*GIVEN TEXT*
=== Section Start ===

GSUPD responds to Black Lives Matter Movement and security in the fall

Illustration by Monte | The Signal

The city of Atlanta has seen quite a turn resulting from the Black Lives Matter movement. A conversation grew in part of the movement to defund police departments across the country. 

Recently, young adults and college students have spearheaded the movements for social issues across the nation and one might wonder how this will impact the upcoming school year.

According to Georgia State’s 2019 Safety Net magazine, the Georgia State Police Department is the largest campus police department in the state.

With 126 police officers and 114 security officers across all six campuses, the GSUPD is preparing for a bumpy semester ahead.

The GSUPD monitored the Atlanta protests and provided traffic control at or near campus.

Georgia State’s Chief of Police Joseph Spillane believes that the GSUPD is on the right side of social issues today

“Personal opinions are not relevant and can cloud appropriate police responses to a variety of social issues,” he said. “[The] GSUPD has always supported peaceful demonstrations and strives to provide police protection to preserve life, prevent injury and prevent property damage during protests.”

The Assistant Chief of Police Anthony Coleman expressed his support for the cause and protesting itself as long as it remains lawful.

“What I do strive for is a world where we all be treated equally and are able [to] enjoy life to its fullest,” he said.

The police department prepares to have new strategies and police officers to accommodate over 50,000 Georgia State students in the fall.  

According to the Georgia State Security website, the administration plans on doubling the number of police officers that regularly patrol campuses. Additional security cameras will also be installed throughout the Atlanta campus. The locations for the security cameras have not been determined yet.

=== Section End ===

*ENTRIES SUPPLIED*
=== Section Start ===

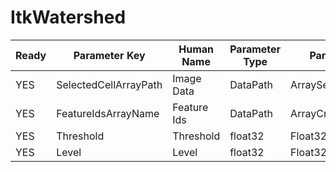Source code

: # ItkWatershed

| Ready | Parameter Key | Human Name | Parameter Type | Parameter Class |
|-------|---------------|------------|-----------------|----------------|
| YES | SelectedCellArrayPath | Image Data | DataPath | ArraySelectionParameter |
| YES | FeatureIdsArrayName | Feature Ids | DataPath | ArrayCreationParameter |
| YES | Threshold | Threshold | float32 | Float32Parameter |
| YES | Level | Level | float32 | Float32Parameter |
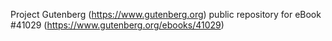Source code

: Project Gutenberg (https://www.gutenberg.org) public repository for eBook #41029 (https://www.gutenberg.org/ebooks/41029)
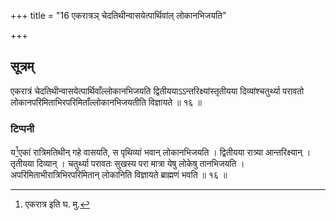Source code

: +++
title = "16 एकरात्रञ् चेदतिथीन्वासयेत्पार्थिवांल् लोकानभिजयति"

+++
## सूत्रम्
एकरात्रं चेदतिथीन्वासयेत्पार्थिवाँल्लोकानभिजयति द्वितीययाऽऽन्तरिक्ष्यांस्तृतीयया दिव्यांश्चतुर्थ्या परावतो लोकानपरिमिताभिरपरिमिताँल्लोकानभिजयतीति विज्ञायते ॥ १६ ॥  
### टिप्पनी
य[^२]एकां रात्रिमतिथीन् गहे वासयति, स पृथिव्यां भवान् लोकानभिजयति । द्वितीयया रात्र्या आन्तरिक्ष्यान् । तृतीयया दिव्यान् । चतुर्थ्या परावतः सुखस्य परा मात्रा येषु लोकेषु तानभिजयति । अपरिमिताभीरात्रिभिरपरिमितान् लोकानिति विज्ञायते ब्राह्मणं भवति ॥ १६ ॥  

[^२]: एकरात्र इति घ. मु.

=== Section End ===

*EXERCISE INSTRUCTIONS*
Copy the full article about the Georgia State police department preparing for the fall semester, word for word and in its original order.

*SOLUTION*
GSUPD responds to Black Lives Matter Movement and security in the fall

Illustration by Monte | The Signal

The city of Atlanta has seen quite a turn resulting from the Black Lives Matter movement. A conversation grew in part of the movement to defund police departments across the country. 

Recently, young adults and college students have spearheaded the movements for social issues across the nation and one might wonder how this will impact the upcoming school year.

According to Georgia State’s 2019 Safety Net magazine, the Georgia State Police Department is the largest campus police department in the state.

With 126 police officers and 114 security officers across all six campuses, the GSUPD is preparing for a bumpy semester ahead.

The GSUPD monitored the Atlanta protests and provided traffic control at or near campus.

Georgia State’s Chief of Police Joseph Spillane believes that the GSUPD is on the right side of social issues today

“Personal opinions are not relevant and can cloud appropriate police responses to a variety of social issues,” he said. “[The] GSUPD has always supported peaceful demonstrations and strives to provide police protection to preserve life, prevent injury and prevent property damage during protests.”

The Assistant Chief of Police Anthony Coleman expressed his support for the cause and protesting itself as long as it remains lawful.

“What I do strive for is a world where we all be treated equally and are able [to] enjoy life to its fullest,” he said.

The police department prepares to have new strategies and police officers to accommodate over 50,000 Georgia State students in the fall.  

According to the Georgia State Security website, the administration plans on doubling the number of police officers that regularly patrol campuses. Additional security cameras will also be installed throughout the Atlanta campus. The locations for the security cameras have not been determined yet.